What Is Blockchain Technology, and What Does It Do?
At its most basic level, a blockchain is a type of shared database that differs from a typical database. It stores information; blockchains store data in blocks linked together via cryptography. As new data comes in, it goes into a new block. Once the block fills up with data, it gets chained onto the previous block, which makes the data chained together in chronological order.
You can store different types of information on a blockchain, but the most common use has been as a ledger for transactions. For example, when you purchase using Bitcoin, the transaction is recorded on the Bitcoin blockchain.
Other users on the network then verify a transaction like this, and once it is confirmed, it cannot be altered or deleted. This feature makes blockchain-based transactions much more secure and transparent than traditional transactions processed by banks or other financial institutions.
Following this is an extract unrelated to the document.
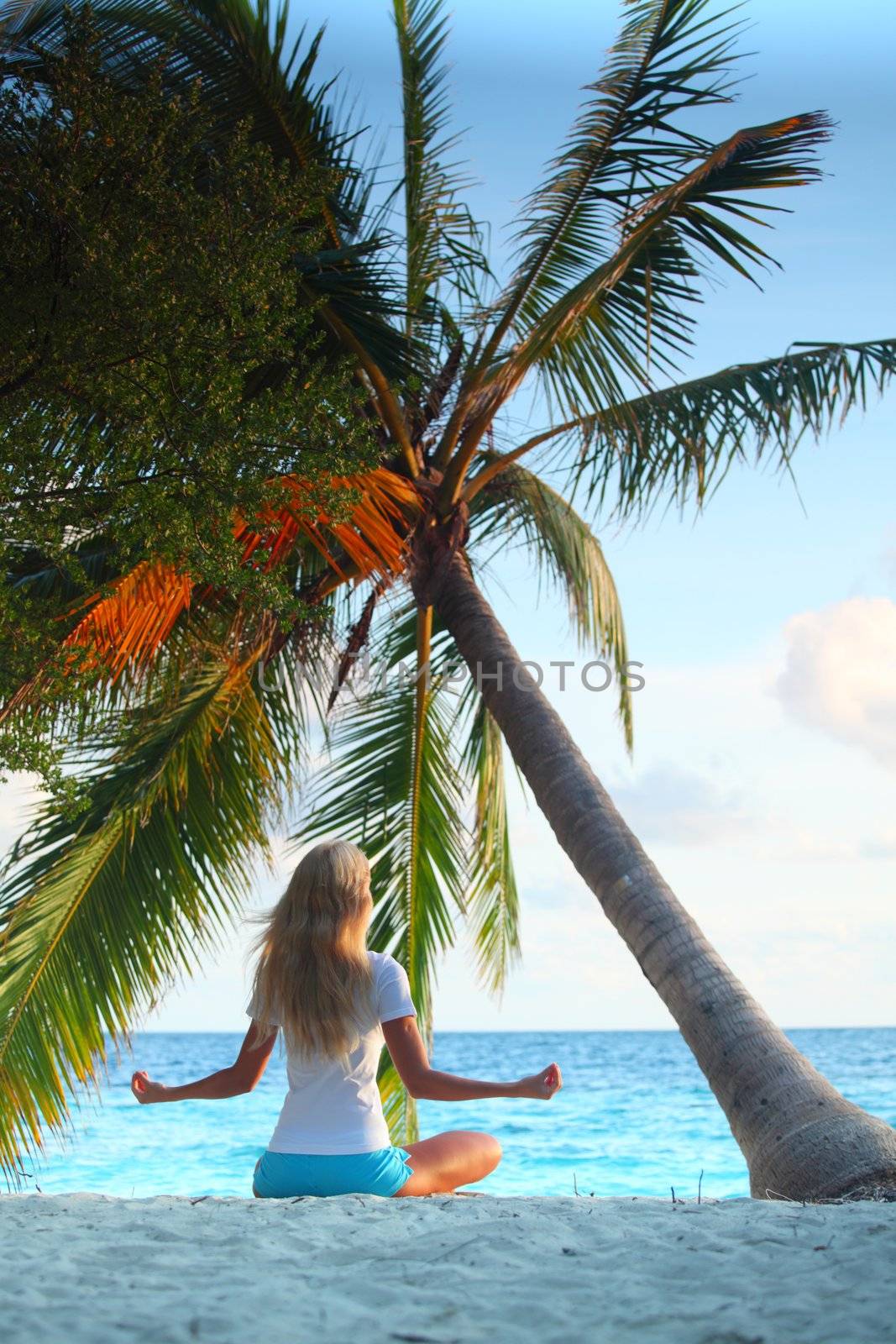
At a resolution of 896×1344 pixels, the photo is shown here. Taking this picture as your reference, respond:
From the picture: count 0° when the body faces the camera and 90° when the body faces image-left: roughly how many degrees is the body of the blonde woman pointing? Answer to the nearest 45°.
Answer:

So, what are some potential applications of blockchain technology? Of course, the most obvious application of blockchain technology is in the financial sector. Many banks and financial institutions are already experimenting with blockchain-based transactions and exploring ways to use this technology to make their services more efficient and secure.
How Did Blockchain Technology Come About, and Who Created It?
The first blockchain was created in 2009 by an anonymous person or group known as Satoshi Nakamoto. The original purpose of the blockchain was to facilitate digital transactions using Bitcoin, but the potential uses of blockchain technology quickly became apparent to developers and entrepreneurs in other industries. Looking back in the past ten years, a silent revolution called “Blockchain technology” hit us, which resulted in significant innovations such as:
Bitcoin is the first and most well-known blockchain innovation. It was a proof-of-concept digital currency that launched in 2009. Although its price has fluctuated widely, bitcoin’s market capitalization now hovers between $10 billion and $20 billion. With the help of Acorns and other micro-investing alternatives, millions of people use blockchain technology for transactions, including remittances.
Smart contracts are self-executing contracts with the terms of the agreement between buyer and seller directly written into lines of code. The code and the agreements contained therein exist across a decentralized blockchain network, eliminating the need for a middleman.
Ethereum, one of the most popular blockchain platforms, is built specifically for smart contracts and ICOs. One of the most significant applications of smart contracts is in the area of Initial Coin Offerings or ICOs.